No functioning governments
“Britain’s southern strategy not only had broken two Continental armies but had demolished civil authority in Georgia and South Carolina. While Greene certainly did not enjoy his dealings with politicians in the North, at least states like New Jersey and Pennsylvania had functioning legislatures that could assist the army with supplies and recruits. But that was no longer true in the lower South. South Carolina’s governor, John Rutledge, had fled with Gates’s army into North Carolina after the rout at Camden.
“Both South Carolina and Georgia were virtually restored to British rule, resisted only by bands of partisan guerrillas under the command of men like Francis Marion, Andrew Pickens and Thomas Sumter. In the North, Greene developed a healthy distrust of militiamen. But in the South, these mobile, effective, and often ruthless citizen soldiers were the bulwark of the faltering American cause. They were all that was left after the reckless Gates destroyed the main southern army at Camden.”

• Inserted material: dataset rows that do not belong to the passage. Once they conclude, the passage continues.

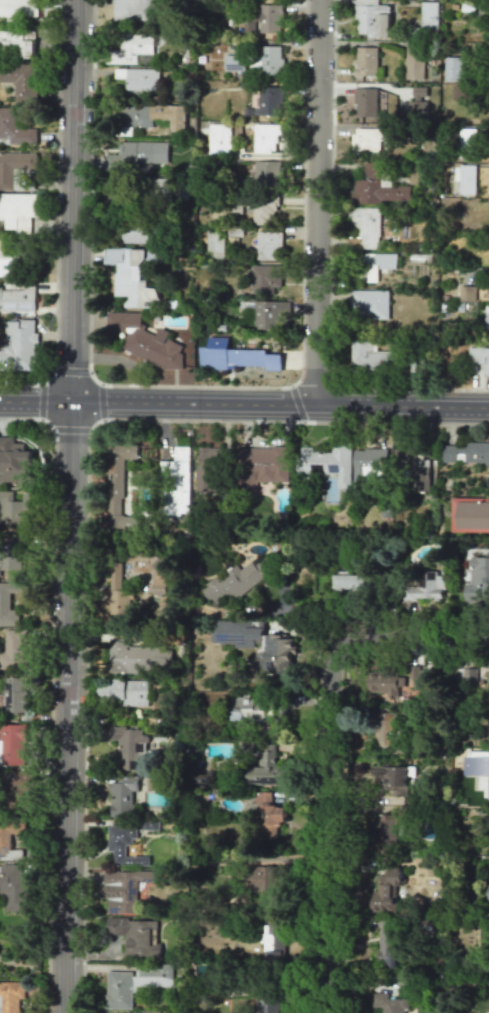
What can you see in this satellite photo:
building: (18, 8)
building: (133, 10)
building: (428, 14)
building: (270, 18)
building: (371, 18)
building: (16, 41)
road: (359, 41)
building: (131, 48)
building: (267, 60)
building: (366, 61)
building: (414, 61)
building: (141, 79)
building: (21, 80)
building: (461, 92)
building: (418, 98)
building: (269, 101)
building: (365, 102)
building: (154, 115)
building: (16, 127)
building: (467, 135)
building: (265, 138)
building: (219, 139)
building: (368, 139)
building: (138, 154)
building: (14, 166)
building: (466, 179)
building: (377, 188)
building: (258, 193)
road: (316, 202)
building: (17, 210)
building: (365, 226)
building: (134, 231)
building: (215, 242)
building: (269, 245)
building: (5, 256)
building: (376, 264)
building: (130, 276)
building: (266, 279)
building: (466, 293)
building: (487, 293)
building: (17, 297)
building: (369, 304)
building: (270, 315)
building: (487, 322)
building: (146, 340)
building: (18, 345)
building: (236, 356)
building: (369, 357)
building: (479, 357)
traffic signals: (70, 403)
road: (296, 403)
road: (244, 404)
street lamp: (294, 424)
road: (81, 430)
building: (469, 453)
building: (14, 461)
building: (325, 463)
building: (264, 464)
building: (368, 465)
building: (207, 470)
building: (421, 478)
building: (177, 484)
building: (118, 490)
road: (68, 506)
building: (14, 508)
building: (469, 514)
building: (11, 552)
building: (236, 580)
building: (348, 581)
building: (477, 581)
building: (157, 582)
building: (424, 586)
building: (118, 594)
building: (4, 601)
building: (256, 644)
building: (13, 650)
building: (138, 657)
building: (466, 675)
building: (383, 683)
building: (124, 691)
building: (14, 694)
building: (252, 710)
building: (385, 728)
building: (11, 743)
building: (128, 747)
road: (331, 754)
building: (482, 767)
building: (265, 768)
building: (390, 778)
building: (203, 780)
building: (19, 785)
building: (488, 793)
building: (122, 795)
building: (268, 810)
building: (386, 830)
building: (269, 831)
building: (9, 837)
building: (123, 844)
building: (262, 878)
building: (13, 886)
building: (123, 889)
building: (386, 889)
building: (488, 893)
building: (136, 936)
building: (273, 940)
building: (387, 947)
building: (133, 983)
building: (11, 996)
building: (0, 1002)
building: (390, 1003)
building: (271, 1004)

“It is impossible to exaggerate the gravity of Nathanael Greene’s position in the fall of 1780. His new command promised to be a military, political and logistical nightmare. After the devastating American defeats in Charleston and Camden, an American victory still seemed as implausible as it did during the winters at Valley Forge and Morristown. He made his way south from state to state, begging for supplies, for money and support beyond encouraging words. Yet Nathanael Greene seemed to be riding toward oblivion, with death and destruction his only companions.”